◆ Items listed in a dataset
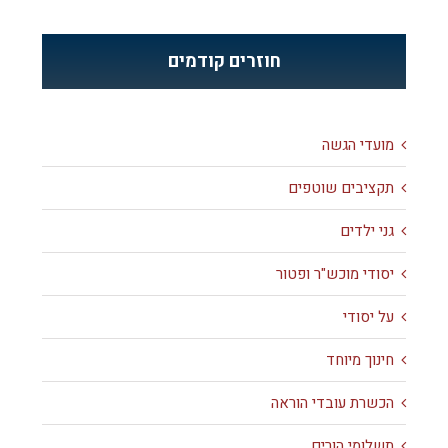
חוזרים קודמים
מועדי הגשה
תקציבים שוטפים
גני ילדים
יסודי מוכש"ר ופטור
על יסודי
חינוך מיוחד
הכשרת עובדי הוראה
תשלומי הורים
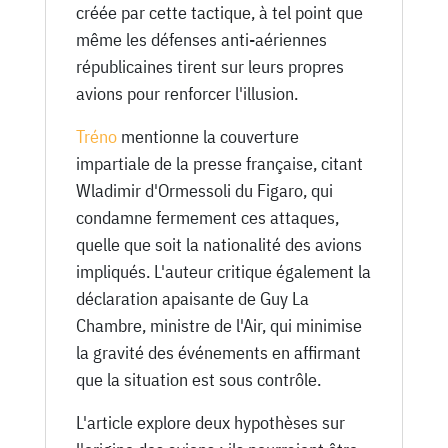
créée par cette tactique, à tel point que
même les défenses anti-aériennes
républicaines tirent sur leurs propres
avions pour renforcer l'illusion.
Tréno
mentionne la couverture
impartiale de la presse française, citant
Wladimir d'Ormessoli du Figaro, qui
condamne fermement ces attaques,
quelle que soit la nationalité des avions
impliqués. L'auteur critique également la
déclaration apaisante de Guy La
Chambre, ministre de l'Air, qui minimise
la gravité des événements en affirmant
que la situation est sous contrôle.
L'article explore deux hypothèses sur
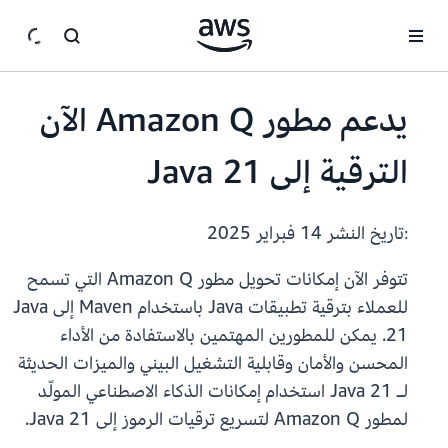
انتقل إلى المحتوى الرئيسي
يدعم مطور Amazon Q الآن
الترقية إلى Java 21
:تاريخ النشر
14 فبراير 2025
تتوفر الآن إمكانات تحويل مطور Amazon Q التي تسمح
للعملاء بترقية تطبيقات Java باستخدام Maven إلى Java
21. يمكن للمطورين المهتمين بالاستفادة من الأداء
المحسن والأمان وقابلية التشغيل البيني والميزات الحديثة
لـ Java 21 استخدام إمكانات الذكاء الاصطناعي المولّد
لمطور Amazon Q لتسريع ترقيات الرموز إلى Java 21.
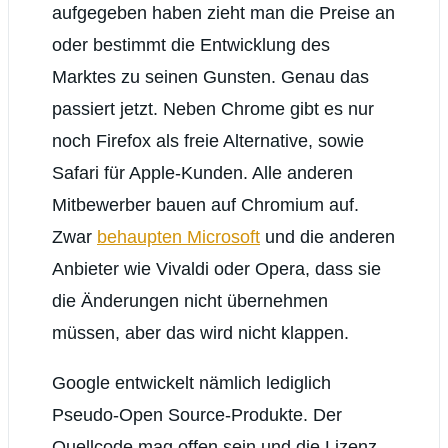
aufgegeben haben zieht man die Preise an
oder bestimmt die Entwicklung des
Marktes zu seinen Gunsten. Genau das
passiert jetzt. Neben Chrome gibt es nur
noch Firefox als freie Alternative, sowie
Safari für Apple-Kunden. Alle anderen
Mitbewerber bauen auf Chromium auf.
Zwar
behaupten Microsoft
und die anderen
Anbieter wie Vivaldi oder Opera, dass sie
die Änderungen nicht übernehmen
müssen, aber das wird nicht klappen.
Google entwickelt nämlich lediglich
Pseudo-Open Source-Produkte. Der
Quellcode mag offen sein und die Lizenz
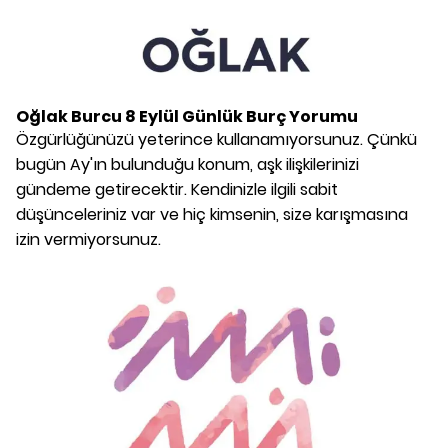
Oğlak Burcu
8 Eylül
Günlük Burç Yorumu
Özgürlüğünüzü yeterince kullanamıyorsunuz. Çünkü
bugün Ay'ın bulunduğu konum, aşk ilişkilerinizi
gündeme getirecektir. Kendinizle ilgili sabit
düşünceleriniz var ve hiç kimsenin, size karışmasına
izin vermiyorsunuz.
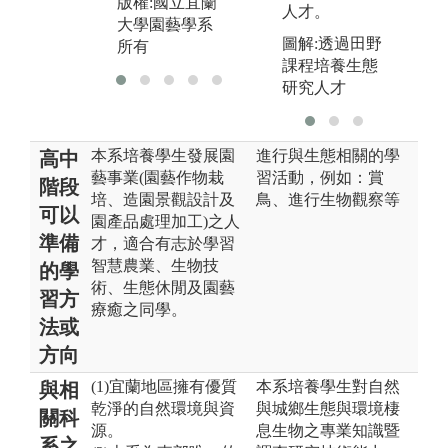
版權:國立宜蘭
人才。
大學園藝學系
圖解:透過田野
所有
課程培養生態
研究人才
本系培養學生發展園
進行與生態相關的學
高中
藝事業(園藝作物栽
習活動，例如：賞
階段
培、造園景觀設計及
鳥、進行生物觀察等
可以
園產品處理加工)之人
準備
才，適合有志於學習
智慧農業、生物技
的學
術、生態休閒及園藝
習方
療癒之同學。
法或
方向
(1)宜蘭地區擁有優質
本系培養學生對自然
與相
乾淨的自然環境與資
與城鄉生態與環境棲
關科
源。
息生物之專業知識暨
系之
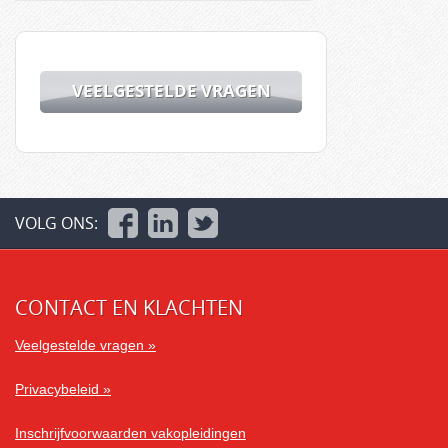
VEELGESTELDE VRAGEN
VOLG ONS:
CONTACT EN KLACHTEN
Veelgestelde vragen »
Privacybeleid »
Inschrijfvoorwaarden vakopleidingen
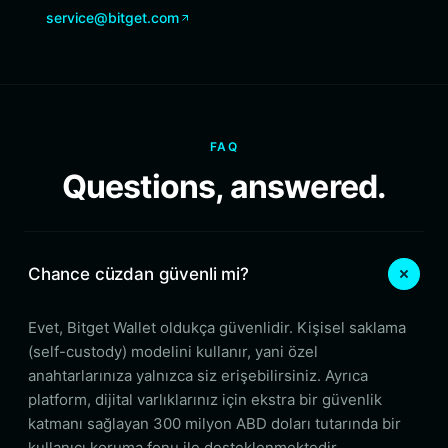
service@bitget.com
FAQ
Questions, answered.
Chance cüzdan güvenli mi?
Evet, Bitget Wallet oldukça güvenlidir. Kişisel saklama
(self-custody) modelini kullanır, yani özel
anahtarlarınıza yalnızca siz erişebilirsiniz. Ayrıca
platform, dijital varlıklarınız için ekstra bir güvenlik
katmanı sağlayan 300 milyon ABD doları tutarında bir
kullanıcı koruma fonu ile desteklenmektedir.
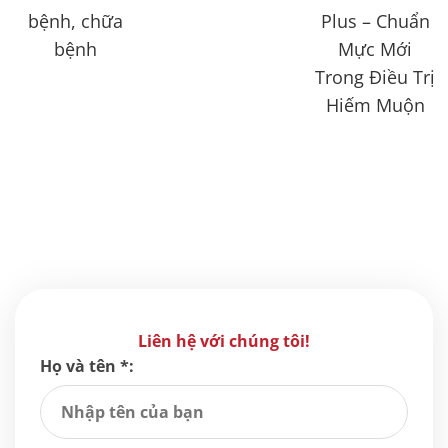
bệnh, chữa
Plus – Chuẩn
bệnh
Mực Mới
Trong Điều Trị
Hiếm Muộn
Liên hệ với chúng tôi!
Họ và tên *:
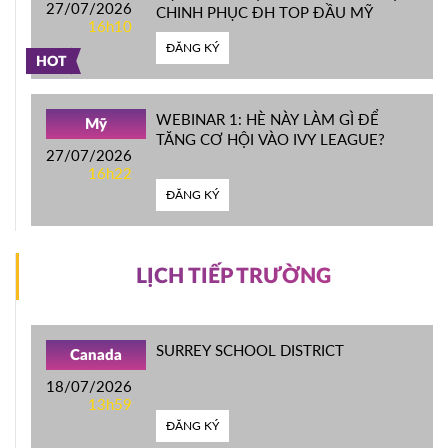
27/07/2026
CHINH PHỤC ĐH TOP ĐẦU MỸ
16h10
ĐĂNG KÝ
HOT
WEBINAR 1: HÈ NÀY LÀM GÌ ĐỂ
Mỹ
TĂNG CƠ HỘI VÀO IVY LEAGUE?
27/07/2026
16h22
ĐĂNG KÝ
LỊCH TIẾP TRƯỜNG
SURREY SCHOOL DISTRICT
Canada
18/07/2026
13h59
ĐĂNG KÝ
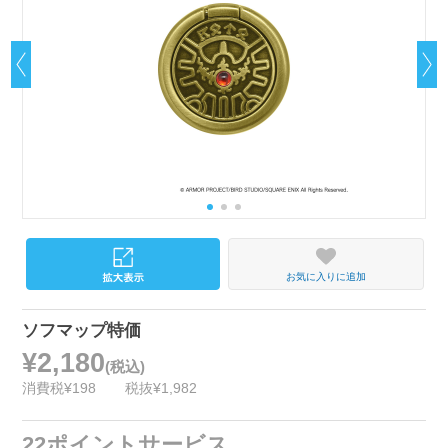
お気に入りに追加
ソフマップ特価
¥2,180
(税込)
消費税¥198
税抜¥1,982
22ポイントサービス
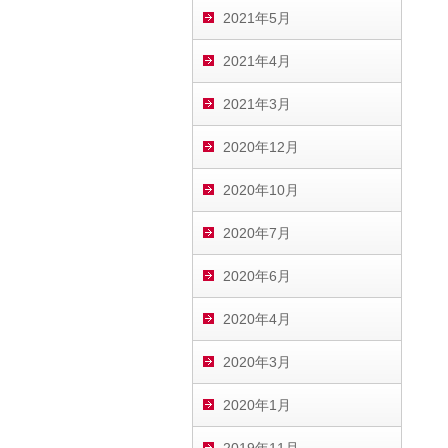
2021年5月
2021年4月
2021年3月
2020年12月
2020年10月
2020年7月
2020年6月
2020年4月
2020年3月
2020年1月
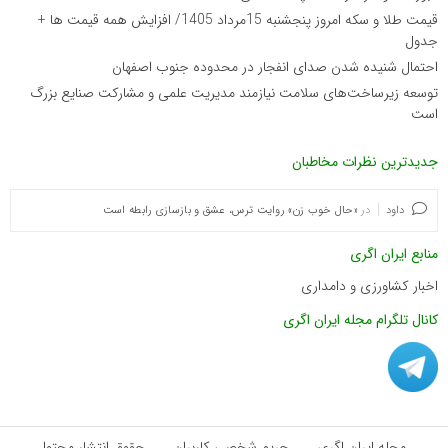
قیمت طلا و سکه امروز پنجشنبه 15مرداد 1405/ افزایش همه قیمت ها +
جدول
احتمال شنیده شدن صدای انفجار در محدوده جنوب اصفهان
توسعه زیرساخت‌های سلامت نیازمند مدیریت علمی و مشارکت صنایع بزرگ
است
جدیدترین نظرات مخاطبان
داود
در
«حال خوب زن» روایت ترس، عشق و بازسازی رابطه است
منابع ایران اگری
اخبار کشاورزی و دامداری
کانال تلگرام مجله ایران اگری
مجله ایران اگری
حریم شخصی کاربران
حقوق انتشار محتوا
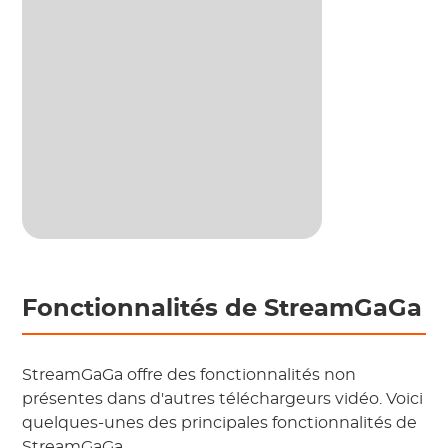
Fonctionnalités de StreamGaGa
StreamGaGa offre des fonctionnalités non
présentes dans d'autres téléchargeurs vidéo. Voici
quelques-unes des principales fonctionnalités de
StreamGaGa.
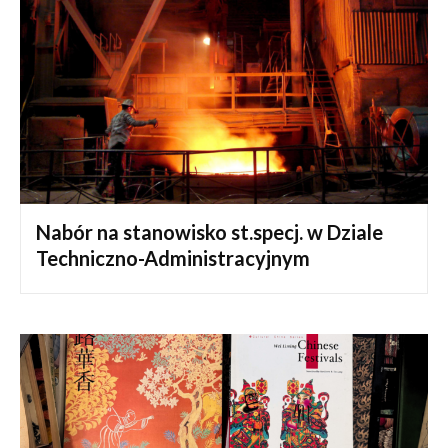
Nabór na stanowisko st.specj. w Dziale
Techniczno-Administracyjnym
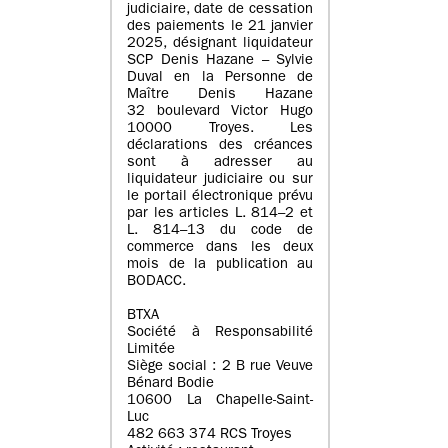
judiciaire, date de cessation
des paiements le 21 janvier
2025, désignant liquidateur
SCP Denis Hazane – Sylvie
Duval en la Personne de
Maître Denis Hazane
32 boulevard Victor Hugo
10000 Troyes. Les
déclarations des créances
sont à adresser au
liquidateur judiciaire ou sur
le portail électronique prévu
par les articles L. 814–2 et
L. 814–13 du code de
commerce dans les deux
mois de la publication au
BODACC.
BTXA
Société à Responsabilité
Limitée
Siège social : 2 B rue Veuve
Bénard Bodie
10600 La Chapelle-Saint-
Luc
482 663 374 RCS Troyes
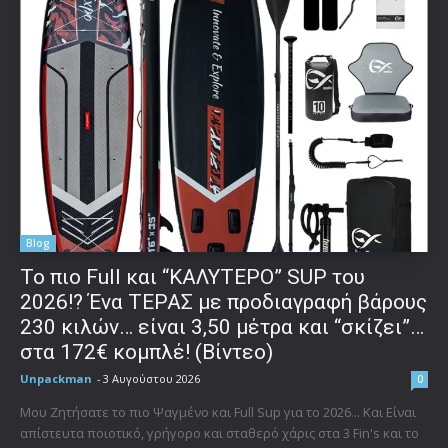
Blog
To πιο Full και “ΚΑΛΥΤΕΡΟ” SUP του
2026!? Ένα ΤΕΡΑΣ με προδιαγραφή βάρους
230 κιλών… είναι 3,50 μέτρα και “σκίζει”…
στα 172€ κομπλέ! (Βίντεο)
Unpackman
-
3 Αυγούστου 2026
0
Μου Ζητήσατε το πιο Ψαγμένο και Full Sup για το 2026... Και Είναι
απίστευτα ποιοτικό, γρήγορο και σταθερό χάρις στα 3 Fin's και το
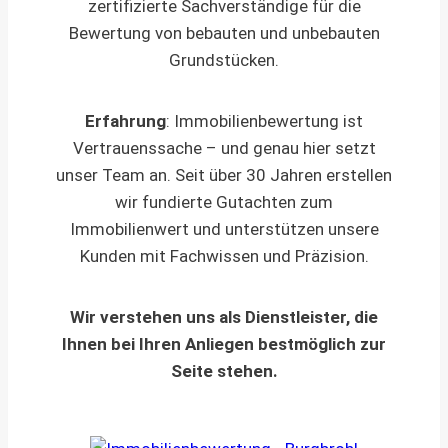
zertifizierte Sachverständige für die
Bewertung von bebauten und unbebauten
Grundstücken.
Erfahrung
: Immobilienbewertung ist
Vertrauenssache – und genau hier setzt
unser Team an. Seit über 30 Jahren erstellen
wir fundierte Gutachten zum
Immobilienwert und unterstützen unsere
Kunden mit Fachwissen und Präzision.
Wir verstehen uns als Dienstleister, die
Ihnen bei Ihren Anliegen bestmöglich zur
Seite stehen.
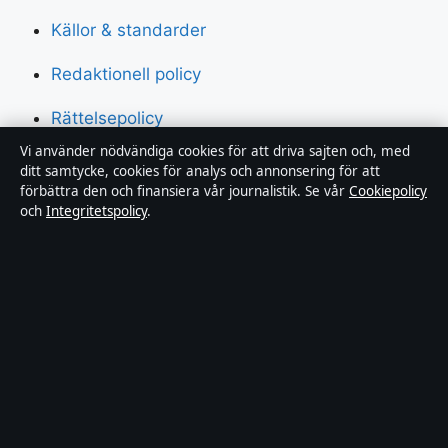
Källor & standarder
Redaktionell policy
Rättelsepolicy
Vi använder nödvändiga cookies för att driva sajten och, med
Tillgänglighetsredogörelse
ditt samtycke, cookies för analys och annonsering för att
förbättra den och finansiera vår journalistik. Se vår
Cookiepolicy
Integritetspolicy
och
Integritetspolicy
.
Om Riksfokus i korthet
Riksfokus är en oberoende svensk digital nyhetssajt
med fokus på film, tv, kultur och nöjesnyheter. Varje
artikel har en namngiven byline, granskas av en
redaktör och faktagranskas innan publicering.
Innehållet är endast avsett för allmän information.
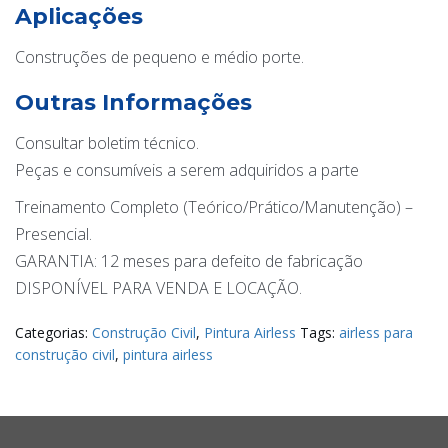
Aplicações
Construções de pequeno e médio porte.
Outras Informações
Consultar boletim técnico.
Peças e consumíveis a serem adquiridos a parte
Treinamento Completo (Teórico/Prático/Manutenção) –
Presencial.
GARANTIA: 12 meses para defeito de fabricação
DISPONÍVEL PARA VENDA E LOCAÇÃO.
Categorias:
Construção Civil
,
Pintura Airless
Tags:
airless para
construção civil
,
pintura airless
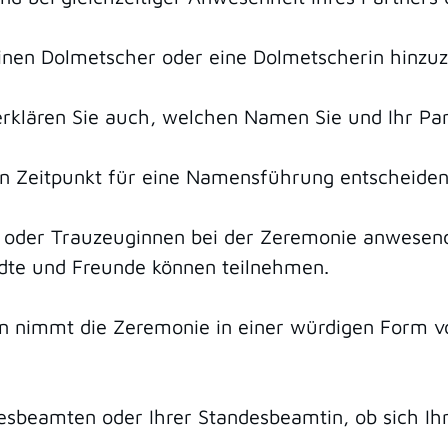
inen Dolmetscher oder eine Dolmetscherin hinzuz
klären Sie auch, welchen Namen Sie und Ihr Part
en Zeitpunkt für eine Namensführung entscheiden
der Trauzeuginnen bei der Zeremonie anwesend s
dte und Freunde können teilnehmen.
 nimmt die Zeremonie in einer würdigen Form vor
ndesbeamten oder Ihrer Standesbeamtin, ob sich Ih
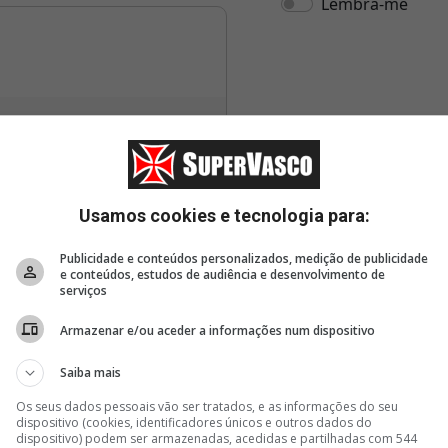
Usamos cookies e tecnologia para:
Publicidade e conteúdos personalizados, medição de publicidade
e conteúdos, estudos de audiência e desenvolvimento de
serviços
Armazenar e/ou aceder a informações num dispositivo
Saiba mais
Os seus dados pessoais vão ser tratados, e as informações do seu
dispositivo (cookies, identificadores únicos e outros dados do
dispositivo) podem ser armazenadas, acedidas e partilhadas com 544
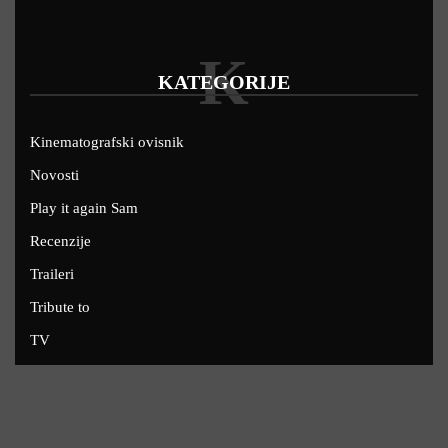
K
KATEGORIJE
Kinematografski ovisnik
Novosti
Play it again Sam
Recenzije
Traileri
Tribute to
TV
U kinima
Uskoro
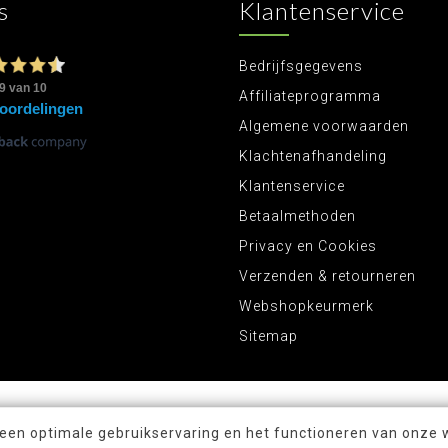
s
Klantenservice
Bedrijfsgegevens
Affiliateprogramma
Algemene voorwaarden
Klachtenafhandeling
Klantenservice
Betaalmethoden
Privacy en Cookies
Verzenden & retourneren
Webshopkeurmerk
Sitemap
 een optimale gebruikservaring en het functioneren van onze 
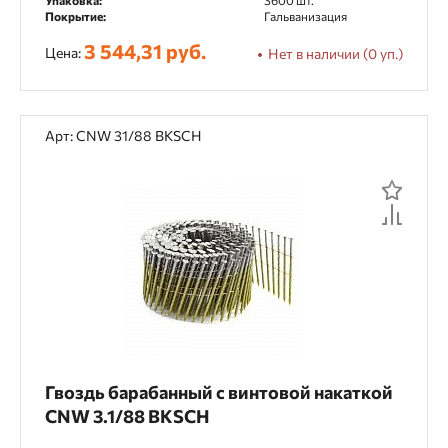
Упаковка:
3600 шт.
Покрытие:
Гальванизация
3 544,31 руб.
Цена:
Нет в наличии (0 уп.)
Арт: CNW 31/88 BKSCH
Гвоздь барабанный с винтовой накаткой
CNW 3.1/88 BKSCH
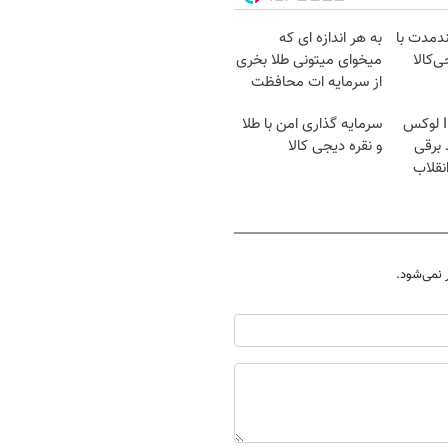
ندمدت با
به هر اندازه ای که
ی‌کالا
میخوای میتونی طلا بخری
از سرمایه ات محافظت
کنی
بازدید از IM LS7 لوکس
سرمایه گذاری امن با طلا
 برقی
و نقره دیجی کالا
انقلاب
نمی‌شود.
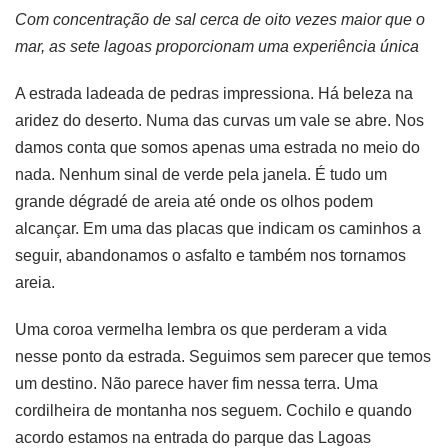
Com concentração de sal cerca de oito vezes maior que o
mar, as sete lagoas proporcionam uma experiência única
A estrada ladeada de pedras impressiona. Há beleza na
aridez do deserto. Numa das curvas um vale se abre. Nos
damos conta que somos apenas uma estrada no meio do
nada. Nenhum sinal de verde pela janela. É tudo um
grande dégradé de areia até onde os olhos podem
alcançar. Em uma das placas que indicam os caminhos a
seguir, abandonamos o asfalto e também nos tornamos
areia.
Uma coroa vermelha lembra os que perderam a vida
nesse ponto da estrada. Seguimos sem parecer que temos
um destino. Não parece haver fim nessa terra. Uma
cordilheira de montanha nos seguem. Cochilo e quando
acordo estamos na entrada do parque das Lagoas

◆ TASK GOAL
Within the entries above, give again exactly the lines starting at the one that contains "حقوق انتشار محتوا" and ending at the one that contains "10000 Troyes. Les", leaving out the pictures.

◆ TASK SOLUTION
حقوق انتشار محتوا
Fonctionnalités de StreamGaGa
StreamGaGa offre des fonctionnalités non
présentes dans d'autres téléchargeurs vidéo. Voici
quelques-unes des principales fonctionnalités de
StreamGaGa.
Nabór na stanowisko st.specj. w Dziale
Techniczno-Administracyjnym
judiciaire, date de cessation
des paiements le 21 janvier
2025, désignant liquidateur
SCP Denis Hazane – Sylvie
Duval en la Personne de
Maître Denis Hazane
32 boulevard Victor Hugo
10000 Troyes. Les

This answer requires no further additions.